In 1979, Larry returned to the practice of law, establishing his law firm in Oklahoma City. During his remaining years he was recognized as an exceptionally successful attorney in matters relating to government law, healthcare and insurance. Many of his clients in 1979 remained his clients until his retirement and death. Larry always felt that he was an integral part of the organizations he represented and gave the personal attention and advice that made his clients stronger and more successful. He was a wonderful example as an attorney and counselor at law.

Although he never chose to seek public office again, Larry admired and appreciated the public service of his friends. He worked for judicial excellence, selfless legislative service and honorable public officeholders. Those who knew Larry best admired this tireless energy, his integrity and his personal courage. An excellent overview of Larry's life was set out in the book "Courage Counts," written by historian Bob Burke and published by the Oklahoma Historical Society.

Larry was predeceased by his loving and supporting father and mother and his beloved sister, Jimmie Jean Derryberry Ewing. He is survived by the love of his life, Gale, his son and daughter-in-law Darren and Cindy Derryberry, daughter Dara M. Derryberry, grandchildren Olivia and Andrew Derryberry and Tristan and Ava Prentice, his brother and sister-in-law Gary and Sharon Derryberry, niece Toni Ewing and a number of cousins, nephews and other relatives that were always in his heart.

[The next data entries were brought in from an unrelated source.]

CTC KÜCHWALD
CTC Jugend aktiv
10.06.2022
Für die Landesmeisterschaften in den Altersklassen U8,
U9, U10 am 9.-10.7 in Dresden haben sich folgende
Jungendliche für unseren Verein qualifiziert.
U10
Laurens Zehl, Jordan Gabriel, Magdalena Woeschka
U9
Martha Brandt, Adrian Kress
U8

He was especially close to a few special people who he credited with the success he had. The home of his Aunt and Uncle Imogene and Lawrence Carothers was his home away from home when he served as a page in the 1953 Legislative session, and on many weekends while Larry was at the University of Oklahoma. His mentors were Leonard Solomon and Frances Herron. Mr. Solomon was the 4-H agent who took Larry under his guidance and encouraged him to become a public speaker. "King Sol" was his mentor and friend. His other mentor was Frances Herron. Mrs. Herron was his junior high teacher and taught him Oklahoma history at Altus High School. More than that, she was like a second mother, spending weekend after weekend helping Larry with speeches and preparing him for critical career choices. After Larry and Gale moved to Altus, Mrs. Herron and Earl were neighbors. The two couples spent many evenings in the backyard chatting, laughing and eating watermelons. Mrs. Herron was Larry's friend and mentor for more than 60 years. Larry always gave credit to his parents, Gale and to Leonard Solomon and Frances Herron for his success. Larry often said, "I am not a self-made man. I am little bits and pieces of the many who have given little parts of their lives to me."

A memorial service open to the public will be held on Monday, November 28 at 2 p.m. In the fourth floor rotunda of the Oklahoma State Capitol, 2300 N. Lincoln Blvd., Oklahoma City, OK 73105. Flowers may be sent to the State Capitol, or in lieu of flowers, memorial donations in honor of Larry may be made to the Oklahoma 4-H Foundation, 205 4-H Development Building, Stillwater, OK 74078 or 405-744-5390.